El título del relato es ya descriptivo. ¿Adónde nos lleva la ambición?
Arte: rolffimages
Ambición
-Mirá, amigo –dijo sonriente, sentado al volante con Pablo asomado por la ventanilla-. En el otro apenas estiraba el brazo, tocaba la puerta. Acá tengo que alargarme.
-Qué bien, Carlitos, me alegro tanto.
Carlos había cambiado su Fiat 1500 por un modelo más nuevo, el 1600 y su felicidad era enorme. Venía de una familia de orígenes muy humildes, una infancia de privaciones en la cual jamás había disfrutado de una ropa nueva. Todo lo heredaba de sus primos – era hijo único – o de lo que mamá traía de la iglesia.
Su amigo Pablo le había conseguido este trabajo en una casa de cambio, una oficina donde se encargaban de importaciones y exportaciones. Era el ‘che pibe’, como se le dice al muchacho que se encarga de hacer mandados y trámites y va siempre de un lugar a otro.

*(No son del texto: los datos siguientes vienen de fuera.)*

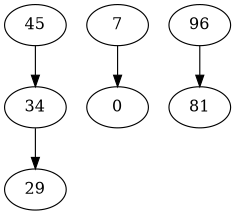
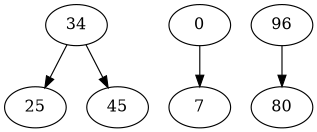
  digraph {
    34
-   25 [label=29]
+   25
    45
    7
    0
    96
-   80 [label=81]
+   80
    34 -> 25
-   45 -> 34
-   7 -> 0
+   34 -> 45
+   0 -> 7
    96 -> 80
  }
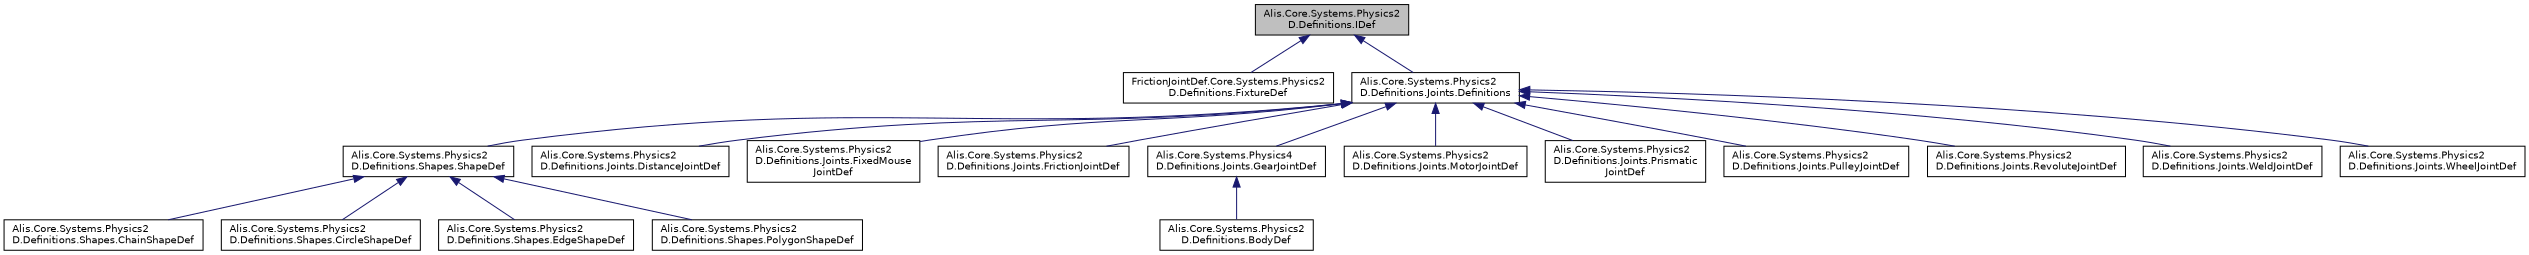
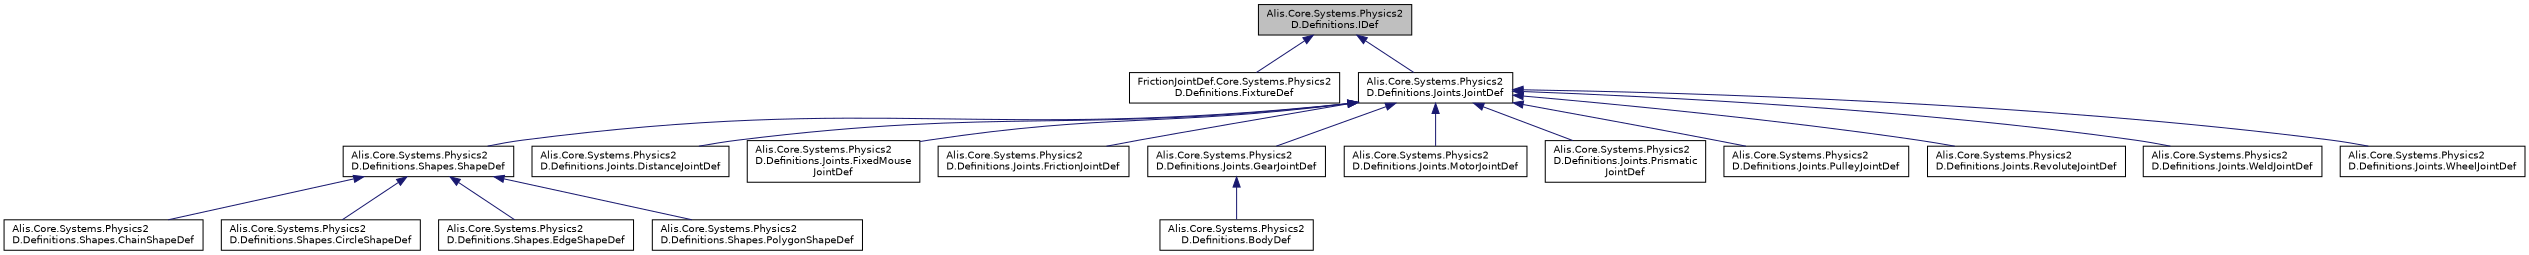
  digraph {
    rankdir=TB
    node [color=black fillcolor=white fontname=Helvetica fontsize=10 shape=record style=filled]
    edge [color=midnightblue dir=back fontname=Helvetica fontsize=10 labelfontname=Helvetica labelfontsize=10 style=solid]
    n1 [fillcolor=grey75 fontcolor=black height=0.2 label="Alis.Core.Systems.Physics2\lD.Definitions.IDef" width=0.4]
    n2 [height=0.2 label="FrictionJointDef.Core.Systems.Physics2\lD.Definitions.FixtureDef" width=0.4]
-   n3 [height=0.2 label="Alis.Core.Systems.Physics2\lD.Definitions.Joints.Definitions" width=0.4]
+   n3 [height=0.2 label="Alis.Core.Systems.Physics2\lD.Definitions.Joints.JointDef" width=0.4]
    n4 [height=0.2 label="Alis.Core.Systems.Physics2\lD.Definitions.BodyDef" width=0.4]
    n5 [height=0.2 label="Alis.Core.Systems.Physics2\lD.Definitions.Shapes.ShapeDef" width=0.4]
    n6 [height=0.2 label="Alis.Core.Systems.Physics2\lD.Definitions.Joints.DistanceJointDef" width=0.4]
    n7 [height=0.2 label="Alis.Core.Systems.Physics2\lD.Definitions.Joints.FixedMouse\lJointDef" width=0.4]
    n8 [height=0.2 label="Alis.Core.Systems.Physics2\lD.Definitions.Joints.FrictionJointDef" width=0.4]
-   n9 [height=0.2 label="Alis.Core.Systems.Physics4\lD.Definitions.Joints.GearJointDef" width=0.4]
+   n9 [height=0.2 label="Alis.Core.Systems.Physics2\lD.Definitions.Joints.GearJointDef" width=0.4]
    n10 [height=0.2 label="Alis.Core.Systems.Physics2\lD.Definitions.Joints.MotorJointDef" width=0.4]
    n11 [height=0.2 label="Alis.Core.Systems.Physics2\lD.Definitions.Joints.Prismatic\lJointDef" width=0.4]
    n12 [height=0.2 label="Alis.Core.Systems.Physics2\lD.Definitions.Joints.PulleyJointDef" width=0.4]
    n13 [height=0.2 label="Alis.Core.Systems.Physics2\lD.Definitions.Joints.RevoluteJointDef" width=0.4]
    n14 [height=0.2 label="Alis.Core.Systems.Physics2\lD.Definitions.Joints.WeldJointDef" width=0.4]
    n15 [height=0.2 label="Alis.Core.Systems.Physics2\lD.Definitions.Joints.WheelJointDef" width=0.4]
    n16 [height=0.2 label="Alis.Core.Systems.Physics2\lD.Definitions.Shapes.ChainShapeDef" width=0.4]
    n17 [height=0.2 label="Alis.Core.Systems.Physics2\lD.Definitions.Shapes.CircleShapeDef" width=0.4]
    n18 [height=0.2 label="Alis.Core.Systems.Physics2\lD.Definitions.Shapes.EdgeShapeDef" width=0.4]
    n19 [height=0.2 label="Alis.Core.Systems.Physics2\lD.Definitions.Shapes.PolygonShapeDef" width=0.4]
    n1 -> n2
    n1 -> n3
    n3 -> n5
    n3 -> n6
    n3 -> n7
    n3 -> n8
    n3 -> n9
    n3 -> n10
    n3 -> n11
    n3 -> n12
    n3 -> n13
    n3 -> n14
    n3 -> n15
    n5 -> n16
    n5 -> n17
    n5 -> n18
    n5 -> n19
    n9 -> n4
  }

Sin embargo, él fue lo suficientemente inteligente como para crecer y volverse empleado en poco tiempo. Así fue saltando posiciones. En medio de su carrera se casó y tuvo dos hijos pero su ambición era tal que trabajaba desde las 7.30 de la mañana hasta las tardas horas de la noche. A sus hijos los veía un rato los fines de semana.
Acumular dinero se transformó en una obssión y no era inusual que Pablo se lo cruzara por el centro financiero de Buenos Aires con una valijita en mano.
-¡Carlitos! Tanto tiempo... ¿Cómo estás? ¿Te olvidaste de los amigos ya?
-No –contestaba nervioso-. Es que estoy con mucho trabajo. Mirá, ahora mismo, aquí llevo cincuenta mil dólares y estoy recorriendo bancos a ver dónde puedo invertirlos y que me den un poco más.
-¡Vos estás loco! ¿Dando vueltas por la calle con toda esa cantidad de dinero encima buscando un punto más?
-Ah, querido Pablo, es así que se hacen las fortunas –sonreía.
De ese modo, su vida siguió adelante. Jamás ver a sus hijos en un partido de fútbol o mucho menos ir a una reunión en la escuela. Eso sí, una vez al año, una semana de vacaciones en el mar. Los llevaba, los dejaba y luego los iba a buscar. Se lo debía a su familia. Siempre iban al departamento que le prestaba uno de los socios de la firma, para no gastar.
A medida que crecía su fortuna, también lo hacía su arrogancia. Conoció a Malena, una clienta de la oficina, que con su cabello rojo oscuro y sus ojos de un castaño penetrante, lo volvía casi más loco que el dinero. Con ella sí que lo gastaba en hoteles, regalos, cenas lujosas. Por varios años hizo una doble vida hasta que la pelirroja lo conminó a decidirse. Abandonó a su mujer y sus hijos que ya eran grandes e indepedientes y no querían ni siquiera el dinero de este padre egoísta y ausente. Se casó con Malena, y a pesar de que ella insistía en vivir la vida y disfrutar, una vez casados, acabó con las salidas lujosas y se rehusaba a gastar.
-Ya me jubilé –argumentaba-. Todo lo que tengo es el dinero que ya hice. Se puede terminar. Las inversiones dan siempre muy poco.
Ése fue el razonamiento que lo hizo contactar un financista en Miami. A estas alturas, Carlos había acumulado un millón de dólares y este inversor, a través de un banco americano, prometía una suculenta renta. Justo lo que él necesitaba. No desvalorizar el capital y darse los gustos con el dinero que recibiera mensualmente. Invirtió todo lo que tenía. ¿Para qué dejar algo si acá había encontrado la solución? Todos los meses su cuenta se engrosaba con los intereses y disfrutaba de la vida con Malena.
Al cabo de un año, sucedió que un mes no recibió nada. Por un par de días pensó que habría un retraso y no se preocupó demasiado, pero al ver que no tenía novedades, intentó comunicarse con el inversor o sus asistentes pero nadie respondía a los mails. Realmente se alarmó cuando llamó por teléfono y una máquina le respondió: ‘número inexistente’.
Carlos perdió todo, incluída su mujer. Dicen que terminó sus días vagando por las calles del centro, sucio y abandonado y con un portafolios destruido en mano, mirando las pizarras de los bancos con números que ya no significaban nada para él.